貧困と闘う知~①教育~

[目標]開発分野で誰も成し遂げたことのない変化を起こしたい

[現状]知識、能力、行動が不足している

[課題]登るべき山とルートが明確ではない

[目的]手段を学び、分野と立場を明確にする

 

<題名>

貧困と闘う知~教育、医療、金融、ガバナンス~

<著者>

エステル・デュロフ

<発行>

初版:2017年2月/第4版:2020年2月

<何を学べるか>

インド、アフリカ、メキシコ、バングラデシュにおける、人間開発のための様々な政策を比較し、開発を効果的に進めるために重要な要因を学ぶことができる。より具体的には、伝統的な政策がどれほどその目的を果たせたのか、またこれほどまでに進歩が遅いのはなぜかについて、アクターの行動や動機から、原因や解決の一方法を学ぶことができる。この本のカバー分野は、教育、医療、金融、ガバナンスである。

 

<要点>

[教育:どのように普及させるか]

  • 伝統的なアプローチでは、できるだけ多くの子供たちを通わせるためには、まずは入学させることが一義的に重要で、親はそれを実現させるために説得すべき重要な主体であり、真の妨げになっているのは教育費の問題だと考える。子供が学校へ行くと、直接的な費用(入学金や交通費、制服代)と間接的な費用(親の手伝いや兄弟の世話などができなくなる)がかかると考えれており、それが理由で親は子供の就学に積極的になれないケースが多い。

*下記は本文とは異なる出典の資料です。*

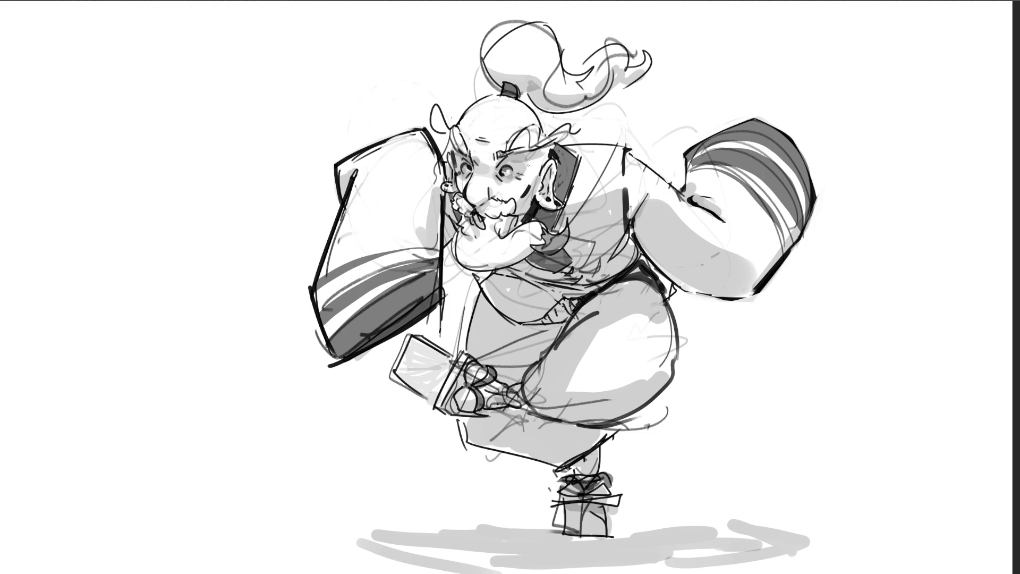
left_click(470, 167, "alt")
Sample the eye-area colour and add short dark strokes at the eyebrow, under the eye and moustache
left_click(504, 169, "alt")
left_click_drag(495, 159, 501, 168)
left_click_drag(474, 173, 482, 178)
left_click_drag(487, 196, 492, 203)
Touch up the ear lobe and edge, draw a small earring loop, and lighten part of it
left_click_drag(537, 200, 560, 210)
left_click_drag(540, 169, 547, 150)
mouse_move(438, 191)
left_mouse_down()
mouse_move(453, 196)
mouse_move(451, 182)
mouse_move(452, 195)
left_mouse_up()
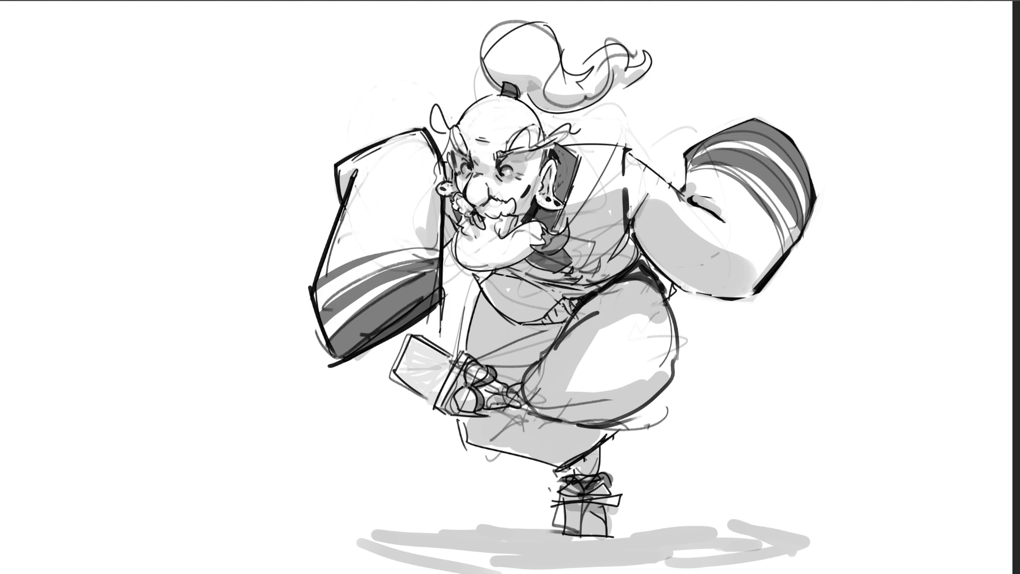
mouse_move(441, 185)
left_mouse_down()
mouse_move(451, 184)
mouse_move(451, 196)
left_mouse_up()
Try a grey dot on the head (undone), then stamp a large light-grey disc behind the figure
key("bracketright")
key("bracketright")
key("bracketright")
left_click(499, 120)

実際、制服の無料支給を行うと、退学率が減少するデータもある。
  • しかし、伝統的なアプローチは「子供の欠席率」と「教育の質」に目を向けられていない。就学していることが出席していることと同義ではなく、また、出席していることが良質な教育を受けていることと同義ではない。

[出席率と教育の質の改善]

教育の利益を改善することが、就学率と出席率を向上させる可能性がある

  • 教育の利益の認識に関わる3つの要因
  1. 労働市場での価値の有無(得られた知識が市場価値を高める)
  2. 教育の利益に関する情報(親や地域住民に価値が認められているか
  3. 教育の質(価値のある教育を受けられるか)
  • 実際、事実/数字に焦点を当てて、親に教育利益を説明することが、利益を強く認識する。

子供たちの栄養改善

  • 子供たちの健康や栄養を改善することで、欠席率は低下する

教育の質の改善

  • 質改善のための3つの方法
  1. 教育に割り当てる手段をふやす(教科書、教室を増やす)→△(量を増やしても意味がない)
  2. ニーズに合うよう教育方法を変える→○(レベル別のクラスで、質向上)
  3. 教員のモチベーションを高める→○(意欲の高い先生で、質向上/ 意欲が低い先生に出勤のインセンティブを与えても、教育の質は上がらない)

親の権限を強化

  • 学校教育において、親に学校の監視をしてもらうことが、教育の質の改善につながる。実際、親へ、他生徒や他学校の成績開示を行うことで、学校側に質をたかめるようアクションをとることもわかっている。しかし、私立学校と公立学校で親のアクション有無に違いはある。→親たちに情報の開示をし、正しいアクションを取れるようサポートする必要がある。

学校を改革する

  • 教員側のモチベーションを上げるために、短期的には労力を報酬と紐付けし、長期的にはより大きな責任を果たせるような環境づくりが必要である。子供たちには、より多様性を認め、基礎知識の習得を重視した教育を行う必要がある。

 

<学び・感想>

  • 子供、親、教師にどのようにモチベーションを与え、教育の量と質を担保すべきか、少し学ぶことがでた。しかし、どれか一つの要因を帰れば解決するわけではない。そのため、それぞれのアクターの心理面や置かれた状況を理解することが大切だと感じた。